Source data
■ ■ ■ ■ ■ ■ ■

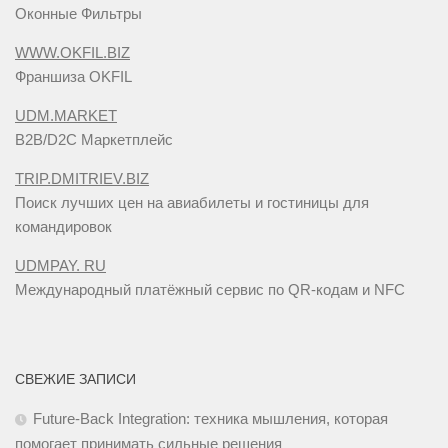
Оконные Фильтры
WWW.OKFIL.BIZ
Франшиза OKFIL
UDM.MARKET
B2B/D2C Маркетплейс
TRIP.DMITRIEV.BIZ
Поиск лучших цен на авиабилеты и гостиницы для
командировок
UDMPAY. RU
Международный платёжный сервис по QR-кодам и NFC
СВЕЖИЕ ЗАПИСИ
Future-Back Integration: техника мышления, которая
помогает принимать сильные решения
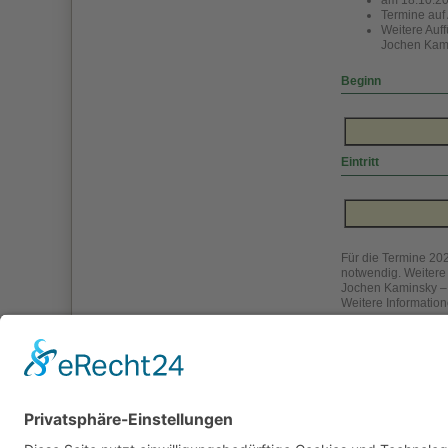
Termine auf
Weitere Auf
Jochen Kami
Beginn
Eintritt
Für die Termine 20
notwendig. Weitere
Jochen Kaminsky 
Weitere Informatio
Weitere Informati
finden Sie 
finden Sie 
zurück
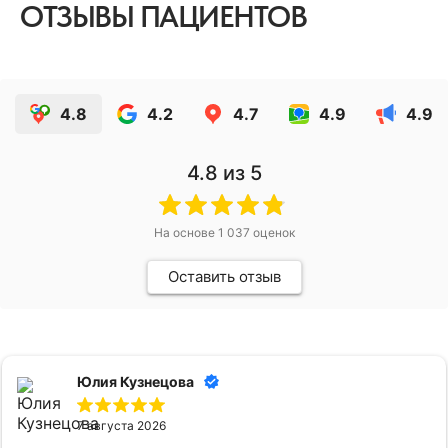
ОТЗЫВЫ ПАЦИЕНТОВ
4.8
4.2
4.7
4.9
4.9
4.8
из 5
На основе
1 037
оценок
Оставить отзыв
Юлия Кузнецова
7 августа 2026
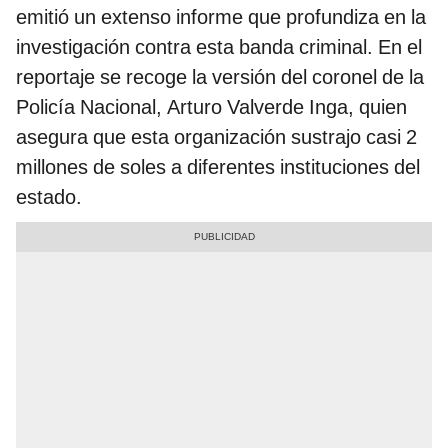
emitió un extenso informe que profundiza en la
investigación contra esta banda criminal. En el
reportaje se recoge la versión del coronel de la
Policía Nacional, Arturo Valverde Inga, quien
asegura que esta organización sustrajo casi 2
millones de soles a diferentes instituciones del
estado.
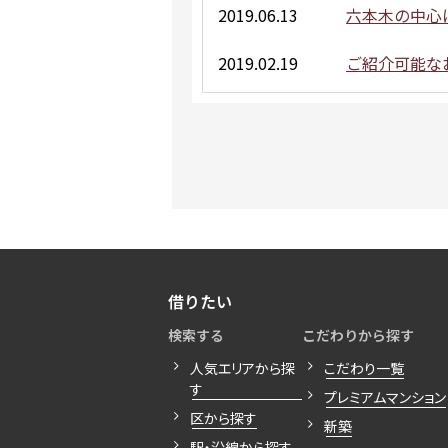
2019.06.13
六本木の中心
2019.02.19
ご紹介可能な
借りたい
検索する
こだわりから探す
人気エリアから探
こだわり一覧
す
プレミアムマンション
区から探す
新築
駅・沿線から探す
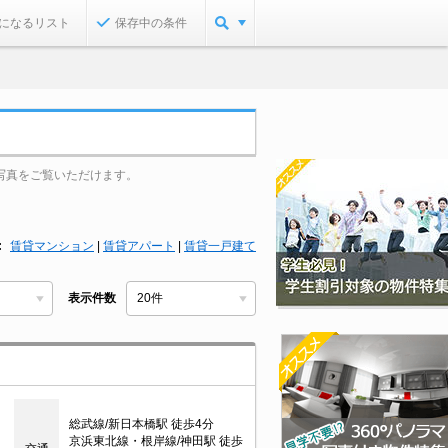
になるリスト
保存中の条件
写真をご覧いただけます。
賃貸マンション
|
賃貸アパート
|
賃貸一戸建て
表示件数
総武線/新日本橋駅 徒歩4分
京浜東北線・根岸線/神田駅 徒歩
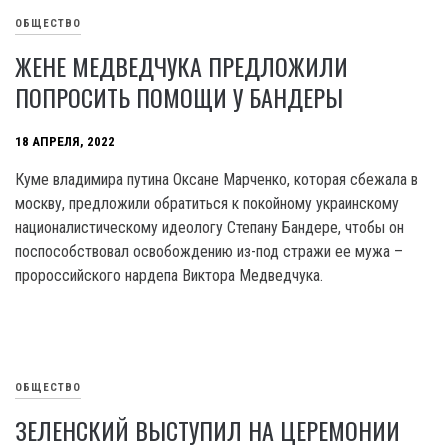
ОБЩЕСТВО
ЖЕНЕ МЕДВЕДЧУКА ПРЕДЛОЖИЛИ
ПОПРОСИТЬ ПОМОЩИ У БАНДЕРЫ
18 АПРЕЛЯ, 2022
Куме владимира путина Оксане Марченко, которая сбежала в
москву, предложили обратиться к покойному украинскому
националистическому идеологу Степану Бандере, чтобы он
поспособствовал освобождению из-под стражи ее мужа –
пророссийского нардепа Виктора Медведчука.
ОБЩЕСТВО
ЗЕЛЕНСКИЙ ВЫСТУПИЛ НА ЦЕРЕМОНИИ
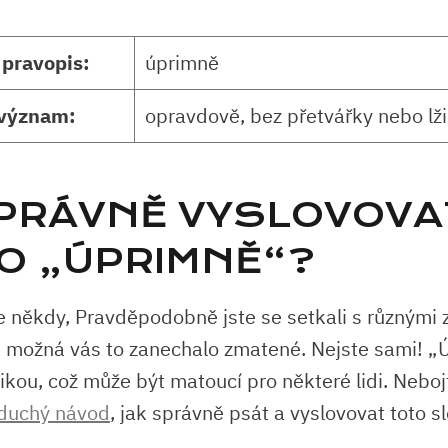
⁤pravopis:
úprimně
význam:
opravdově, ​bez přetvářky nebo⁤ lži
SPRÁVNĚ VYSLOVOVA
O „ÚPRIMNĚ“?
te někdy,‌ Pravděpodobně jste se setkali s různými 
a možná vás to zanechalo zmatené. Nejste sami! „Ú
tikou, což může ​být matoucí pro některé lidi. Neboj
oduchý návod
, jak ‌správně psát a vyslovovat toto s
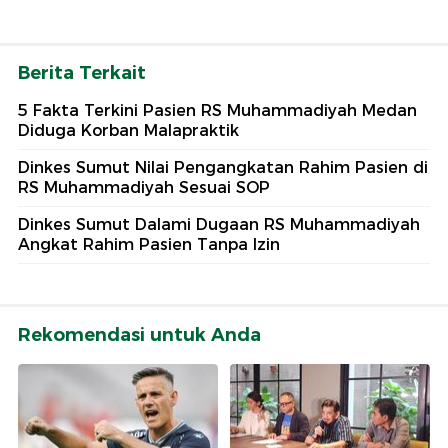
Berita Terkait
5 Fakta Terkini Pasien RS Muhammadiyah Medan
Diduga Korban Malapraktik
Dinkes Sumut Nilai Pengangkatan Rahim Pasien di
RS Muhammadiyah Sesuai SOP
Dinkes Sumut Dalami Dugaan RS Muhammadiyah
Angkat Rahim Pasien Tanpa Izin
Rekomendasi untuk Anda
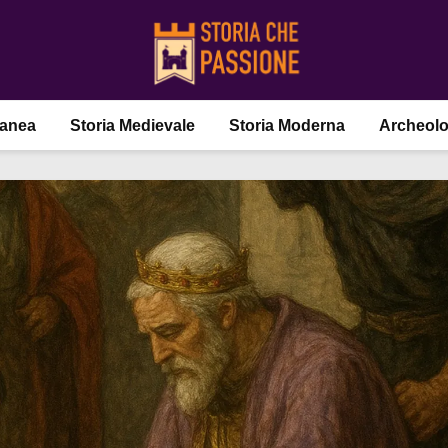
ranea
Storia Medievale
Storia Moderna
Archeolo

■ ■ ■ ■ ■ ■ ■

Work through the records above and count the lines that hold the string "Rahim". Please give only that figure.

§ **RESULT**: 2